Distribute

The distribute function provides a flexible mechanism for distributing a list of items into sublists according to a set of Rangy count specifications. This is particularly useful when dealing with data segmentation tasks where the number of elements in each segment can vary within defined constraints.

Basic Usage

The simplest use case involves distributing items according to a list of Rangy objects representing the desired counts for each sublist:

from rangy import Rangy, distribute

items = [1, 2, 3, 4, 5, 6, 7, 8, 9, 10]
counts = [Rangy(1), Rangy("2-4"), Rangy("*")]  # 1 item, 2-4 items, the rest

result = distribute(items, counts)
print(result)  # Output: [[1], [2, 3, 4], [5, 6, 7, 8, 9, 10]]

Handling Separators

In scenarios where the input list contains separators that delimit logical segments, distribute can intelligently handle these boundaries. The function ensures that separators are not included in the distributed sublists and that segment boundaries are respected.

items_with_separator = [1, 2, "--", 3, 4, 5, 6, "--", 7, 8, 9, 10]
counts_with_separator = [Rangy("1-2"), Rangy("4-6"), Rangy("2-5")]

result_with_separator = distribute(items_with_separator, counts_with_separator)

* _WORK TO DO_:
(1) List every variable name that receives a value through an assignment in the code of the distribute documentation above.
(2) For each statement, say whether the distribute documentation above agrees with it. Answer yes or no, and quote the words from the documentation that decide it.
(a) The separators in the input list are included in the distributed sublists.
(b) In the basic example, the third count specification takes whatever items remain.
(c) In the separator example, the second count specification is Rangy("2-4").

* _GIVEN INFORMATION_:

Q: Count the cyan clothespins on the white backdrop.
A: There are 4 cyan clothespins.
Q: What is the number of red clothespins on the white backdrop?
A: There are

* _ANSWERS IN ORDER_:
(1)
items
counts
result
items_with_separator
counts_with_separator
result_with_separator

(2)
(a) No: "The function ensures that separators are not included in the distributed sublists"
(b) Yes: "# 1 item, 2-4 items, the rest"
(c) No: "counts_with_separator = [Rangy("1-2"), Rangy("4-6"), Rangy("2-5")]"